Traditional Culture Encyclopedia - Traditional culture - What does farm management mean? What were the modes of operation in ancient China? What is the corresponding dynasty?

What does farm management mean? What were the modes of operation in ancient China? What is the corresponding dynasty?

Grange management: At the end of the Western Han Dynasty, powerful landlords exploited farmers in the form of grange. After the establishment of the Eastern Han Dynasty, due to the prevalence of feudal land ownership, the rapid development of land annexation and the war in the late Western Han Dynasty, powerful landlords established feudal landlords' granges. Grange is a production organization form of the landlord class in Han Dynasty.

Grange is a self-sufficient natural economy, so it is called grange economy. Grange economy is based on big land ownership (that is, the system in which landlords, lords or nobles hold a large amount of land and exploit farmers by it), and it uses labor rent or physical rent as a way to exploit working people, and has a strict production management system. It is an economic entity that can produce and live independently.

China's ancient business model: collective farming before the Spring and Autumn Period and the Warring States Period, and individual farming after the Spring and Autumn Period and the Warring States Period, forming a self-sufficient small-scale peasant economy; After the Song Dynasty, the tenancy relationship became common, and it and the yeoman economy became the main management mode of ancient agriculture in China.

The characteristics of China's ancient management mode: mainly planting, supplemented by animal husbandry and cottage industry, and increasing production by changing production tools.

Extended data:

At the end of the Western Han Dynasty, powerful landlords exploited farmers in the form of granges. After the establishment of the Eastern Han Dynasty, due to the prevalence of feudal land ownership, the rapid development of land annexation and the war in the late Western Han Dynasty, powerful landlords established feudal landlords' granges.

The landlord grange is a self-sufficient natural economy. It occupies a large area of land and mountains and rivers, grows grain and various cash crops, and also manages handicrafts, fisheries and animal husbandry. Some portrait bricks unearthed in Sichuan depict a large area of paddy fields, ponds, mountains and rivers and salt wells outside the landlord's house; Stone reliefs unearthed in Tengzhou, Shandong Province, show the scene of ironmaking in the landlord's grange.

The "Four-person Monthly Order" also describes the situation of the landlord's grange buying and selling all kinds of grain and agricultural and sideline products. The diversified management of the landlord grange ensures that all kinds of means of subsistence are basically self-sufficient and do not need to rely on external supply.

In the grange, exploiters and laborers often live in groups, and the feudalism is very patriarchal. Powerful landlords use clan kinship as a means to oppress and exploit working people. Most of the poor relatives of powerful landlords have become laborers in the landlord's grange. The main laborers in the grange also have guests, who just agree with slaves. They have strong feelings for powerful landlords.

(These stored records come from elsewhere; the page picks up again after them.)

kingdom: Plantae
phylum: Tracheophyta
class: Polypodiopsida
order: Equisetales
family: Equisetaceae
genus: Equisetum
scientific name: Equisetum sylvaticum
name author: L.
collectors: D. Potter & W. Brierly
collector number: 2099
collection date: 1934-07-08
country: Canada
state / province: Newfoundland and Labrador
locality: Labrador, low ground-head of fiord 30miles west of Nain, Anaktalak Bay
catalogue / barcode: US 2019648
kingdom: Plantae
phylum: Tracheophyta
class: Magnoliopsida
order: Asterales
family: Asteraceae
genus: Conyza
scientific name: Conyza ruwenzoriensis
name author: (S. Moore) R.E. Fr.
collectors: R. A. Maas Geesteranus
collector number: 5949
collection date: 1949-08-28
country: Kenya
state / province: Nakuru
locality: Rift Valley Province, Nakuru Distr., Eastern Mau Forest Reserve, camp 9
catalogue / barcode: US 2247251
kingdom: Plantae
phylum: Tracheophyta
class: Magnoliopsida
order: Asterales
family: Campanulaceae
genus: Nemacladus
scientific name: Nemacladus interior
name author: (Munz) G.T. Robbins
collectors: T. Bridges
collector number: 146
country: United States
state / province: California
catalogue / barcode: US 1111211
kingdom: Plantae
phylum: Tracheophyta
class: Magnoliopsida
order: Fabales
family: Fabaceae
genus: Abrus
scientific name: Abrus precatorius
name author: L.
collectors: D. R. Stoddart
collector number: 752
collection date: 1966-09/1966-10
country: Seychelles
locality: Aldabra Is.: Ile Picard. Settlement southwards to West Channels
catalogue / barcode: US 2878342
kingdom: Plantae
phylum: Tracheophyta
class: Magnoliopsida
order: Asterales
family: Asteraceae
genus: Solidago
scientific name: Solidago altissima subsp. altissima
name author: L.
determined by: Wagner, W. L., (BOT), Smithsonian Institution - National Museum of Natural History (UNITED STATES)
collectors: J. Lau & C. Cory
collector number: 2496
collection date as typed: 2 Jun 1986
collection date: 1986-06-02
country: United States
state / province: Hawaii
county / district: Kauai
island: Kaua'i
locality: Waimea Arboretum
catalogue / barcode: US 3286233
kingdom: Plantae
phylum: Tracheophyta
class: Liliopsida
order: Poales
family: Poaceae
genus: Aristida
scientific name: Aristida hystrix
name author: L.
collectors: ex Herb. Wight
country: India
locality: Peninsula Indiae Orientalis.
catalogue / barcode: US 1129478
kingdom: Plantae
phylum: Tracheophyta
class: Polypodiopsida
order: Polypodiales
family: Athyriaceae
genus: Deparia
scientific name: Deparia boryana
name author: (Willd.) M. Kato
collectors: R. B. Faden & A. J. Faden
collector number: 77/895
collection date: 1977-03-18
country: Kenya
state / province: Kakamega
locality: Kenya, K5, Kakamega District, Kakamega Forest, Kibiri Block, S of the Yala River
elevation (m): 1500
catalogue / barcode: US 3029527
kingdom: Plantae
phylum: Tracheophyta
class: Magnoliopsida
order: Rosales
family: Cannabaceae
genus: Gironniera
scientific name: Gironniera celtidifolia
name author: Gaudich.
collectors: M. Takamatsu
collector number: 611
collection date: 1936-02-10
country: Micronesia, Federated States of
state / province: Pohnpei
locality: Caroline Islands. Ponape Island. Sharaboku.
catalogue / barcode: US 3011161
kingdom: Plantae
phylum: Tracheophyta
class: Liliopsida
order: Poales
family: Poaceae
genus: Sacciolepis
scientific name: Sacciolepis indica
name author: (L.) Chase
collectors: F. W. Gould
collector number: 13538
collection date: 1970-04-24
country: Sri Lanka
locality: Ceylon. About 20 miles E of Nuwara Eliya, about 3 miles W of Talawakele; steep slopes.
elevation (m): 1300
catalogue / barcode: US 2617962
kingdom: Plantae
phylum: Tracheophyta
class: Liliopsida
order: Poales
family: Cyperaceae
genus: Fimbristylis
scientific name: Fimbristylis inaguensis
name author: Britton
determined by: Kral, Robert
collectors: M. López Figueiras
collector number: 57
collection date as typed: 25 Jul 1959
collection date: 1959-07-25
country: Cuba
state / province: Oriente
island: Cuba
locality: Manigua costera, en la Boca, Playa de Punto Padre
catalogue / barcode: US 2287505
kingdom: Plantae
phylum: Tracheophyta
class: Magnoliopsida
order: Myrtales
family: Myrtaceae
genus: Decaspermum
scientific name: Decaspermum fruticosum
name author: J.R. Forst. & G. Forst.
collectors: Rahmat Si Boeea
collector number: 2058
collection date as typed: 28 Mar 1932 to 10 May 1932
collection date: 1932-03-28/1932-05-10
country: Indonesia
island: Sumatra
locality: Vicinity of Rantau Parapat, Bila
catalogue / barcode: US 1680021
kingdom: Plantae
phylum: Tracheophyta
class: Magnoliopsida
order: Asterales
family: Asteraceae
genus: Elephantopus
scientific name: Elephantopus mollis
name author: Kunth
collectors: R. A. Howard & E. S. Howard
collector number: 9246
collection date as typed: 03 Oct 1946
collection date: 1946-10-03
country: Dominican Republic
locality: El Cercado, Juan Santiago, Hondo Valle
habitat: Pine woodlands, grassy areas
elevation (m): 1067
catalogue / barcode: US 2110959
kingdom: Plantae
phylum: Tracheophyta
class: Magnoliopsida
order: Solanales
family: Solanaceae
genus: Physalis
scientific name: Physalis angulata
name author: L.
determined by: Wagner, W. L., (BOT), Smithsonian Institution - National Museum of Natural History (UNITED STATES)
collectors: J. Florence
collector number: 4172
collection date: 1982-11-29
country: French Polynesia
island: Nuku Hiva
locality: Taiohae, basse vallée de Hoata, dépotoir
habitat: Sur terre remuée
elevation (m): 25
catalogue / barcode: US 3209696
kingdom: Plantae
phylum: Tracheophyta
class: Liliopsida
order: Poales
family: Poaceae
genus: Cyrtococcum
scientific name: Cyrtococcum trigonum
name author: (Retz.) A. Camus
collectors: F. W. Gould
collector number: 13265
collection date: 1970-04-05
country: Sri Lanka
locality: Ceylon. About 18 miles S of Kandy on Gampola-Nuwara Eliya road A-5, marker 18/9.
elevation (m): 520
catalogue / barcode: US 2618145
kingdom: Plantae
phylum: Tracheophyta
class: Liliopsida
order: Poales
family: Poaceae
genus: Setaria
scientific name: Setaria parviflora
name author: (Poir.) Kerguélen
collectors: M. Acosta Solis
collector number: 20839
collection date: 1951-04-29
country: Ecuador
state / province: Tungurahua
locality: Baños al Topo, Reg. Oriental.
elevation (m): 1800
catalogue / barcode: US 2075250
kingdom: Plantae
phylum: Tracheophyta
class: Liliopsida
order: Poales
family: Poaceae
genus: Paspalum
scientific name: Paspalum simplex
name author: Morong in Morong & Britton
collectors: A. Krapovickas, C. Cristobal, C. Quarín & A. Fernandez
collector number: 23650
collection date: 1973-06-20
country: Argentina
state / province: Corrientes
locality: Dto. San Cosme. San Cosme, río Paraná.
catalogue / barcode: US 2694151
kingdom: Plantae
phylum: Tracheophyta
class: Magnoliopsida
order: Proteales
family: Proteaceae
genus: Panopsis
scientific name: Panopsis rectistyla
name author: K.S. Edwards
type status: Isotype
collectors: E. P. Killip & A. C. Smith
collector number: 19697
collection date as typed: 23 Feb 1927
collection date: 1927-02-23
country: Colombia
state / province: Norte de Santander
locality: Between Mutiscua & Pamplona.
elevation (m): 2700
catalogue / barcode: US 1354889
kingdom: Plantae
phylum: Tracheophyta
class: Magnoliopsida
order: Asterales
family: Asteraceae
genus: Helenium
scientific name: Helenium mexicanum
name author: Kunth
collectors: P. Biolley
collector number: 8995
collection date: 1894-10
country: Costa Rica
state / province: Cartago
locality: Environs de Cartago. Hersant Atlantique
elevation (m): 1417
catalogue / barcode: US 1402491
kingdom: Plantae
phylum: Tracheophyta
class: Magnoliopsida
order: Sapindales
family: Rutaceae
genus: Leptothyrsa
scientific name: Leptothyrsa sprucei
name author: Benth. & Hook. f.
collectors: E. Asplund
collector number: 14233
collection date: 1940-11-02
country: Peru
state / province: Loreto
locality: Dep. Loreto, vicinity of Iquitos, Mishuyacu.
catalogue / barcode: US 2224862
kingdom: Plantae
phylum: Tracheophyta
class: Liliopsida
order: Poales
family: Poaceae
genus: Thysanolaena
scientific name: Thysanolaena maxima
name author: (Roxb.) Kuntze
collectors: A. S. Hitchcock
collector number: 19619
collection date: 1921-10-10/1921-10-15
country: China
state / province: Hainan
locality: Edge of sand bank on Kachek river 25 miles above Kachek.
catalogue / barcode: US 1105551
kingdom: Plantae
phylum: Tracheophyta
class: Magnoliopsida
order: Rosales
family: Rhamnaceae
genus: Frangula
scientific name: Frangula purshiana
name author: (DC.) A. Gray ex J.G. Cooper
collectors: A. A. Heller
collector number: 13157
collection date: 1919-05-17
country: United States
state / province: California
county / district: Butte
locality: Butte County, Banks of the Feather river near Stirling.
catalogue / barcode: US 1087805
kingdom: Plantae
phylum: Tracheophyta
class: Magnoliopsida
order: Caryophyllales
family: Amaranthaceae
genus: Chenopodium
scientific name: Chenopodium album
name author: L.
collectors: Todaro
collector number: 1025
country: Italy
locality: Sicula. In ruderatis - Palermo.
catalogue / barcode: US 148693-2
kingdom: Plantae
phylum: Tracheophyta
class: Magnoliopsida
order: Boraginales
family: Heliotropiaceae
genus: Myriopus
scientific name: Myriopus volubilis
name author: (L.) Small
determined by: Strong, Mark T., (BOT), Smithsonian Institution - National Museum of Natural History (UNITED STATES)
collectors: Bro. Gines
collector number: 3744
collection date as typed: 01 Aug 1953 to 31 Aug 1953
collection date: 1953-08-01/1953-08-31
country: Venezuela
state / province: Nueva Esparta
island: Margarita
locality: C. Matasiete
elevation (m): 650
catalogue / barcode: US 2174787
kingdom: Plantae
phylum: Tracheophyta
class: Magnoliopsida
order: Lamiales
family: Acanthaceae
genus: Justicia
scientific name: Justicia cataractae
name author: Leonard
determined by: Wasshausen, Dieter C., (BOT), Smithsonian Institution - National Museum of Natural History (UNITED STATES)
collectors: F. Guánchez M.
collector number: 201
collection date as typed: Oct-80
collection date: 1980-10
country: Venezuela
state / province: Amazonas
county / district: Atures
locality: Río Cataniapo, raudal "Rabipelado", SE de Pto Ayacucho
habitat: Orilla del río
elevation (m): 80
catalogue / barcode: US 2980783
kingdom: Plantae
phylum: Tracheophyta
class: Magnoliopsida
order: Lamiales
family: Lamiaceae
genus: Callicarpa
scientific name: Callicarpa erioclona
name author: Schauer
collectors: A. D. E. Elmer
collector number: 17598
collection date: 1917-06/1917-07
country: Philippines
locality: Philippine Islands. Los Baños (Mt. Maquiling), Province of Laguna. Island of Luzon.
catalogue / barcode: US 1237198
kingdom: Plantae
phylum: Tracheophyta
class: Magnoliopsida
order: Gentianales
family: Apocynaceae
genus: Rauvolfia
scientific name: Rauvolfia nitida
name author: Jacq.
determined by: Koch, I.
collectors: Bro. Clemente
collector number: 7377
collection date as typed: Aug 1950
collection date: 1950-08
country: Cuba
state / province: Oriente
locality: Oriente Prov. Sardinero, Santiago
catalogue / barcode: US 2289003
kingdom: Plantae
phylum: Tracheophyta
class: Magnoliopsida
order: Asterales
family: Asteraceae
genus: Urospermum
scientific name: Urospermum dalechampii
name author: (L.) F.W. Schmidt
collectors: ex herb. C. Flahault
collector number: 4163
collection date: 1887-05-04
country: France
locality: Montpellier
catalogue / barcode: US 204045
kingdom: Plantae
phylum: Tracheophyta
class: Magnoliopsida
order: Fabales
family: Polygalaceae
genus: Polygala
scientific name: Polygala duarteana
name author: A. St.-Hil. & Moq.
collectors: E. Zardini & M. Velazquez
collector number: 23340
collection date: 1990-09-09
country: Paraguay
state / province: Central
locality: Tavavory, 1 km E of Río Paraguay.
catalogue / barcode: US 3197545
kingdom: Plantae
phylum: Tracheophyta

The dependent farmers of the grange not only pay the land rent to the grange owner in kind, but also undertake all kinds of labor for the grange owner. Landlord Grange also has private armed forces, called "Buqu" and "Jia Bing", which are composed of dependent farmers.

During the slack season, they conduct military exercises, look after the house for landlords and powerful people at ordinary times, and fight against powerful landlords in wartime. The emergence of the landlord grange is a new stage in the development of feudal relations of production.